„Działo szpulowe”
Armata fabryki Putiłowa przykł. 1902
Broń Pierwsza wojna światowa. Kiedy w 1914 roku ludzkość zorganizowała pierwszą wojnę światową na planecie, sprawy wojskowe natychmiast zrobiły gwałtowny postęp. O karabinach i karabinach maszynowych tej wojny już wam mówiliśmy. Teraz doszła do najmasywniejszej armaty rosyjskiej armii cesarskiej o kalibrze 76,2 mm. Ten pistolet miał wiele pseudonimów, ale jednym z nich był… „Kołowrotek”. Czemu?
Pistolety systemu 1877
I tak się złożyło, że jeszcze przed pierwszą wojną światową w Europie wybuchła wojna francusko-pruska, w której brały udział takie nowinki uzbrojenia, jak mitraliezy, szybkostrzelne karabiny Chaspeau i pociągi pancerne. Wykorzystano jednak starą artylerię - działa były gwintowane, ale tak jak poprzednio ładowano je z lufy.

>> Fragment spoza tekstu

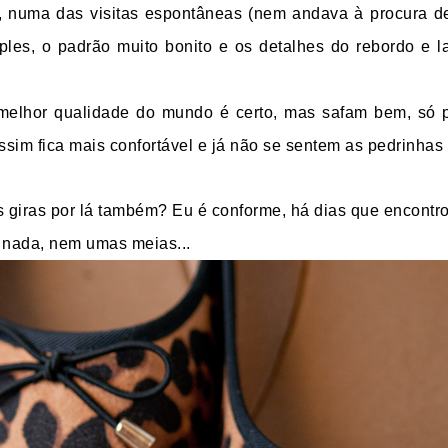
s, numa das visitas espontâneas (nem andava à procura de
mples, o padrão muito bonito e os detalhes do rebordo e la
melhor qualidade do mundo é certo, mas safam bem, só p
assim fica mais confortável e já não se sentem as pedrinhas
 giras por lá também? Eu é conforme, há dias que encontr
o nada, nem umas meias...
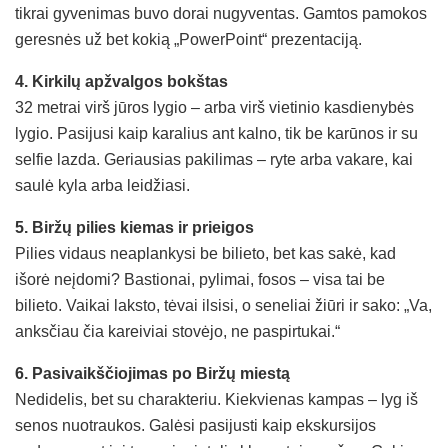
tikrai gyvenimas buvo dorai nugyventas. Gamtos pamokos
geresnės už bet kokią „PowerPoint“ prezentaciją.
4. Kirkilų apžvalgos bokštas
32 metrai virš jūros lygio – arba virš vietinio kasdienybės
lygio. Pasijusi kaip karalius ant kalno, tik be karūnos ir su
selfie lazda. Geriausias pakilimas – ryte arba vakare, kai
saulė kyla arba leidžiasi.
5. Biržų pilies kiemas ir prieigos
Pilies vidaus neaplankysi be bilieto, bet kas sakė, kad
išorė neįdomi? Bastionai, pylimai, fosos – visa tai be
bilieto. Vaikai laksto, tėvai ilsisi, o seneliai žiūri ir sako: „Va,
anksčiau čia kareiviai stovėjo, ne paspirtukai.“
6. Pasivaikščiojimas po Biržų miestą
Nedidelis, bet su charakteriu. Kiekvienas kampas – lyg iš
senos nuotraukos. Galėsi pasijusti kaip ekskursijos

Francuskie działo 155 mm model 1877
Dlatego wkrótce po jej zakończeniu dawni przeciwnicy natychmiast przystąpili do tworzenia nowych broni. Mocniejszy, większy zasięg i szybsze strzelanie. Powstały pistolety ładowane przez zamek z zamkiem i kompaktorem zaprojektowane przez Bandzha. Co więcej, jego system okazał się tak doskonały, że do dziś pozostaje w wielu systemach artyleryjskich! Ale… inercja myślenia też donikąd nie poszła, a rusznikarze, zrobiwszy duży krok do przodu, od razu wymyślili dwa kroki do tyłu. Oznacza to, że nie wymyślili żadnych urządzeń odrzutowych na samym pistolecie, ale umieścili za jego kołami rampy o trójkątnym profilu, wzdłuż których pistolet po strzale, cofając się, unosił się, a następnie ponownie staczał z nich. Nie było to zbyt wygodne dla żołnierzy, ale rekompensowało to fakt, że działa miały znacznie większy zasięg i nie było trudno ponownie wycelować je w cele. Chociaż ... odwróć to, jakiś kolos! Ogólnie rzecz biorąc, w 1877 r. W tym samym czasie we Francji i Rosji przyjęto systemy artyleryjskie ... tego roku, w tym działa oblężnicze dalekiego zasięgu 120 i 152 mm. Były używane, i to bardzo aktywnie, w wojnie anglo-burskiej, a następnie - dokładnie tym samym urządzeniem 149-mm armata we włoskiej armii walczyła przez całą pierwszą wojnę światową.
Jeden pistolet, jeden pocisk
Jednak taka broń - nawiasem mówiąc, jedną z nich można zobaczyć w Muzeum Armii Rosyjskiej w Moskwie - nie była zbyt wygodna w wojnie polowej. Były zbyt ciężkie i ich instalacja zajęła trochę czasu. Dlatego wojsko miało na cześć pistolety „półkalibrowe” - 75 mm, które pod koniec XIX wieku uważano za uniwersalne.
Poza tym ówczesne wojsko z jakiegoś powodu zdecydowało, że nadchodząca wojna (i że z pewnością wydarzy się w Europie, mało kto wątpił już wtedy!) będzie zwrotna i ulotna. A jeśli tak, to do tego potrzebny był również odpowiedni pistolet. Wystarczająco lekki, aby mógł być noszony przez parę koni; szybkostrzelny, aby mógł osłonić odłamkami nacierającą piechotę i kawalerię; i prostszy w konstrukcji.
Suma takich poglądów na użycie artylerii w przyszłej wojnie zaowocowała koncepcją „jednego działa, jednego pocisku”. Oznacza to, że wojna miała być prowadzona tylko jednym głównym rodzajem broni, a ta z kolei musiałaby strzelać tylko jednym typem pocisku, który wybrano jako szrapnel.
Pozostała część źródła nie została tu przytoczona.